• EXERCISE GOAL: For the records below, give the number of lines that include the string "respectively". Nothing else belongs in the answer.

• INPUT FOR THIS TASK:
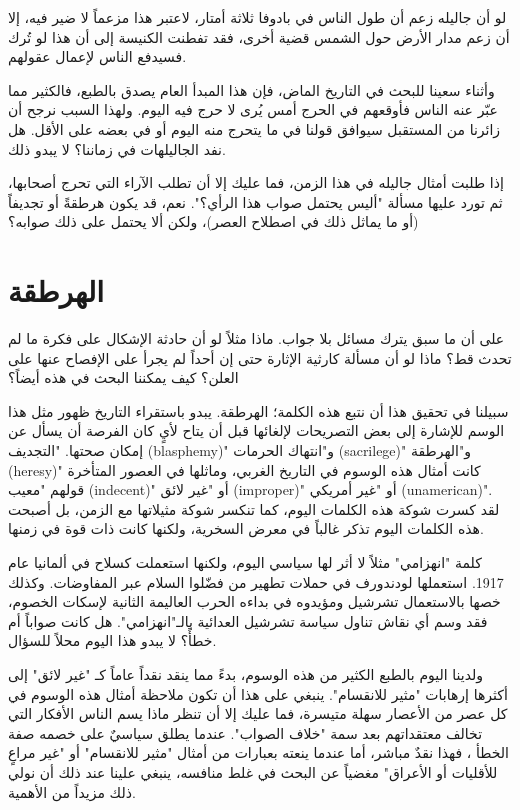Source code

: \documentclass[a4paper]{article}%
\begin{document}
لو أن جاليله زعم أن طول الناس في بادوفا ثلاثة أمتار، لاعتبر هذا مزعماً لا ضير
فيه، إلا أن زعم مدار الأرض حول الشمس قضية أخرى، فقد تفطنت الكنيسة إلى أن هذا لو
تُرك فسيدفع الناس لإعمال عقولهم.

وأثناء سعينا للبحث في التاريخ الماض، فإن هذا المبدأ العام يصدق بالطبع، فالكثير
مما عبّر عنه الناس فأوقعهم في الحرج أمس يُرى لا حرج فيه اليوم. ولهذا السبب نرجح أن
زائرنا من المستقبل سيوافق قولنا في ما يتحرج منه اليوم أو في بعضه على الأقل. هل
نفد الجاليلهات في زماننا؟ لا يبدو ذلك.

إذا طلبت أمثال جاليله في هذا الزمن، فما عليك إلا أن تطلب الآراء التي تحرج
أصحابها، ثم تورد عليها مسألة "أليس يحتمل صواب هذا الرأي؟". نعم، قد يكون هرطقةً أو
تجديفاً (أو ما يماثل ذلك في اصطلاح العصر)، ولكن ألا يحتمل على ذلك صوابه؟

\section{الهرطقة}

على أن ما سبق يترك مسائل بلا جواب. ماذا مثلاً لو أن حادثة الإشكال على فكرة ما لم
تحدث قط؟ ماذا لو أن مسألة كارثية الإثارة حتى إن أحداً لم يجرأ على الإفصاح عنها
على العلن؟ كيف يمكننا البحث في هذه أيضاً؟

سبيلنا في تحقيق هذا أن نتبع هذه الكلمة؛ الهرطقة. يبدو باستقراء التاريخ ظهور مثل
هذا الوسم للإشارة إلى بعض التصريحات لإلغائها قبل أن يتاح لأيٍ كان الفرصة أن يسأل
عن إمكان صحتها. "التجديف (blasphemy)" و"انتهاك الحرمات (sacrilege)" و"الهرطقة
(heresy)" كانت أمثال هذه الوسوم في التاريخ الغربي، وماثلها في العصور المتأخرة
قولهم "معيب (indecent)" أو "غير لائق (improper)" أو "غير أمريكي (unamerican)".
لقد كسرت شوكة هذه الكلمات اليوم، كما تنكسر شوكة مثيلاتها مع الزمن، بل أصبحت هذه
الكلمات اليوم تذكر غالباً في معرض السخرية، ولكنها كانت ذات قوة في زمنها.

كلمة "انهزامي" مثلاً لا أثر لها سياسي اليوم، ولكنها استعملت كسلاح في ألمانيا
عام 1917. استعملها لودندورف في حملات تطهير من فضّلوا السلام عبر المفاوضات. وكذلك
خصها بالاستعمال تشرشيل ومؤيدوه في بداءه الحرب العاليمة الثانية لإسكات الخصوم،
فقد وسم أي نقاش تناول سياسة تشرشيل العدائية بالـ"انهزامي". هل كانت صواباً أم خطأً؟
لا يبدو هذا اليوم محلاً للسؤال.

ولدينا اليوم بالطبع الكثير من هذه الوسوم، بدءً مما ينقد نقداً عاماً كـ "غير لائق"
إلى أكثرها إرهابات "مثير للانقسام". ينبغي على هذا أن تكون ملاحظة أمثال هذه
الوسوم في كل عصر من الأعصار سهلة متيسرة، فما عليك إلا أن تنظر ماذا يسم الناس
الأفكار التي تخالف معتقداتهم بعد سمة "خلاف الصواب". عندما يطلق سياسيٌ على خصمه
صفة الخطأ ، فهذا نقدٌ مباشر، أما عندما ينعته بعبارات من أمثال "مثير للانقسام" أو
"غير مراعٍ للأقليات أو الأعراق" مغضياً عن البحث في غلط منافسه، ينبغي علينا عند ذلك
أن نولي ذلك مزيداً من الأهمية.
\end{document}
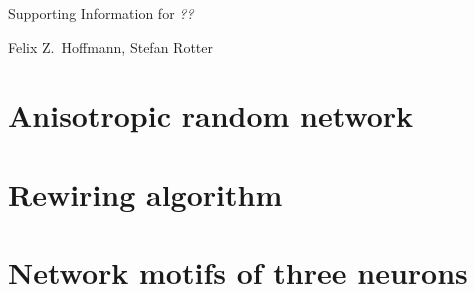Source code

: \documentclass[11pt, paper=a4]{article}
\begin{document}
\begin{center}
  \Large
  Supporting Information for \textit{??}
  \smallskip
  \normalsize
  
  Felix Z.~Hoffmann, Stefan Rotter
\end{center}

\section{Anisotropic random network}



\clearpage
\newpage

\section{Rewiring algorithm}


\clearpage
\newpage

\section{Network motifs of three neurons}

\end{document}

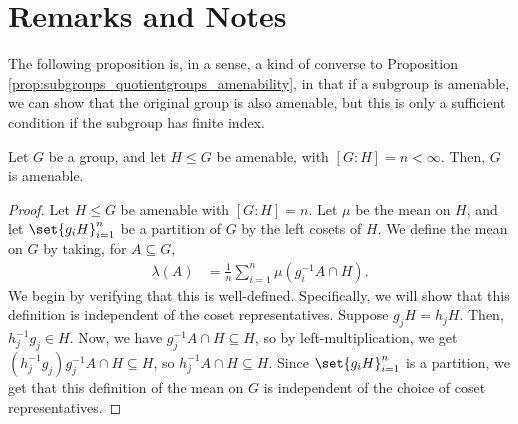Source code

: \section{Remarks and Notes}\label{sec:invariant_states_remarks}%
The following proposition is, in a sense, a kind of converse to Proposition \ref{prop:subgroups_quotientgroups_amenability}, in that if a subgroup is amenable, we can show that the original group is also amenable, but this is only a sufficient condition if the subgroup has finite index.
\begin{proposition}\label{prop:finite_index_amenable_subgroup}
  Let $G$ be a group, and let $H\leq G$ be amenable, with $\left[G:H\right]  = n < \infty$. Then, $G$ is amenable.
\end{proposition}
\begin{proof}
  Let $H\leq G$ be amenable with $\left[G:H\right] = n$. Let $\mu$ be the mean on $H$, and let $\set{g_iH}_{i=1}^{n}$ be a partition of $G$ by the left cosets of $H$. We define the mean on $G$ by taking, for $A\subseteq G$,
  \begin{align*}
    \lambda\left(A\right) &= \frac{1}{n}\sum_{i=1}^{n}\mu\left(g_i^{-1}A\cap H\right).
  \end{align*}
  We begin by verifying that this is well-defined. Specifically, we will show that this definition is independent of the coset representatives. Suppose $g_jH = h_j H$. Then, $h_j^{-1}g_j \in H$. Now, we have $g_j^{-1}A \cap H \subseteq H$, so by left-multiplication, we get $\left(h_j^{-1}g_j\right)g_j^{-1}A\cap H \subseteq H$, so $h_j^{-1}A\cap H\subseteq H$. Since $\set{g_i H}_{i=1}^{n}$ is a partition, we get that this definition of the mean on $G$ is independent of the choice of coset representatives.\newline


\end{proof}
==
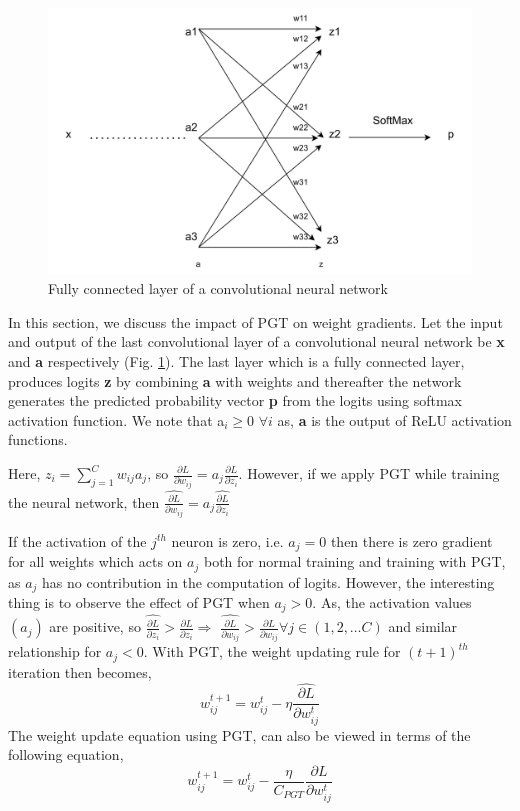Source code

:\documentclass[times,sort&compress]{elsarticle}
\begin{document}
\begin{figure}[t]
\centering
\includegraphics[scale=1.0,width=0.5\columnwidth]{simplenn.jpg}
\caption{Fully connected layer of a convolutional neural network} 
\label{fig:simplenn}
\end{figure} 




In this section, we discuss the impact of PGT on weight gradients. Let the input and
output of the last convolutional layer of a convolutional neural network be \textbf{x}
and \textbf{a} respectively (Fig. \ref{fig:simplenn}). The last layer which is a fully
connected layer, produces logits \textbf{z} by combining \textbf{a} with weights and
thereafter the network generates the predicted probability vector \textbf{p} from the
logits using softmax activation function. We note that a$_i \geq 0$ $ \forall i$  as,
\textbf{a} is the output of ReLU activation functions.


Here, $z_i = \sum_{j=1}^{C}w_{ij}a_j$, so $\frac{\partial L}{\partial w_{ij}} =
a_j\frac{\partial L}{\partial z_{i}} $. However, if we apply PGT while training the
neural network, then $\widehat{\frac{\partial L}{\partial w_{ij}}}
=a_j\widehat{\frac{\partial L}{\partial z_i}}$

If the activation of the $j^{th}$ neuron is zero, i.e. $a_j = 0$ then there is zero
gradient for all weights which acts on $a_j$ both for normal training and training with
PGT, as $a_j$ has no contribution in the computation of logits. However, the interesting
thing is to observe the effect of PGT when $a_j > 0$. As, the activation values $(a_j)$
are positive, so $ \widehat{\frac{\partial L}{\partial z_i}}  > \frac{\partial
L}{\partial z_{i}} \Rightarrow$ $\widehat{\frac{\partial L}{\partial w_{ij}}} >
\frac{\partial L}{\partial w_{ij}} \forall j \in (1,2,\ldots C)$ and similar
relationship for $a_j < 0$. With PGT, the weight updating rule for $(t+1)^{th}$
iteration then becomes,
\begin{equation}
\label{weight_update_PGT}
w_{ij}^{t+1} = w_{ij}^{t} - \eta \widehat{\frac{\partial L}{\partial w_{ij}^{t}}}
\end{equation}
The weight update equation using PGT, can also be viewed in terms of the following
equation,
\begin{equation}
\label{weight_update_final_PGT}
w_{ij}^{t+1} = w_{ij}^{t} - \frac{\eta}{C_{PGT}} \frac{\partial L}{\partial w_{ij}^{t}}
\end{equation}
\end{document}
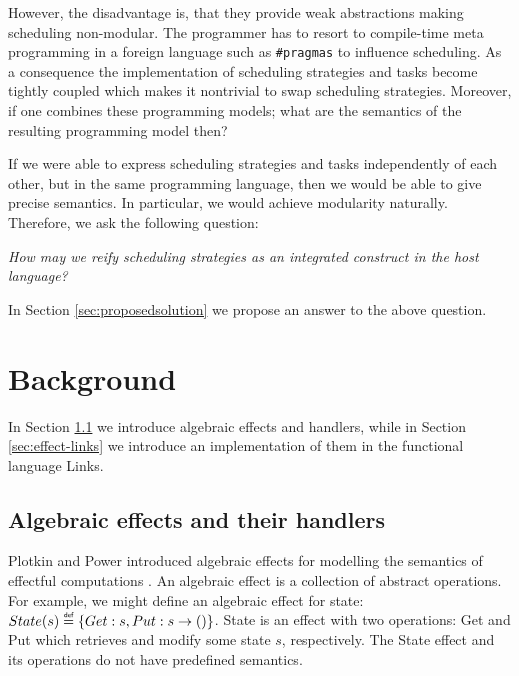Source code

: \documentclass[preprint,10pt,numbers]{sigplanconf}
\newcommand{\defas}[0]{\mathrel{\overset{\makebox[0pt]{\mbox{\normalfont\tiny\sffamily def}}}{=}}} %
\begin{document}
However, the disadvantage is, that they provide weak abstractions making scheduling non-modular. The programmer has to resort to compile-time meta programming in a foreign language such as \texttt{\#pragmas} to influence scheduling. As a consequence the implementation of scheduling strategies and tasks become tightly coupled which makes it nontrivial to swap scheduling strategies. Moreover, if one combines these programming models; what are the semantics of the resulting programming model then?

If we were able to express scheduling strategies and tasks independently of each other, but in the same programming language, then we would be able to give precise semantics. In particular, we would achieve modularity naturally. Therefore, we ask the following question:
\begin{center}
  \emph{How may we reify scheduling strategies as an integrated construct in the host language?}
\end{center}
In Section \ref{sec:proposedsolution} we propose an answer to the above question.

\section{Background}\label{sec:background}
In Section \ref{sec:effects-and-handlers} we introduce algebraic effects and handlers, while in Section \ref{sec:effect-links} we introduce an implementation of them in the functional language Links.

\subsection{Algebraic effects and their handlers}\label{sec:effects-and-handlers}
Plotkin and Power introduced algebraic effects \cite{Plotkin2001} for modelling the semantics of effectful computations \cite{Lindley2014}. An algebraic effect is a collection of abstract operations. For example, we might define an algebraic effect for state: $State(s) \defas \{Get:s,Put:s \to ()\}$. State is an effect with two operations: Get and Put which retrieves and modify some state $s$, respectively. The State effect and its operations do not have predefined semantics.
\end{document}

• PROBLEM SOLUTION: 2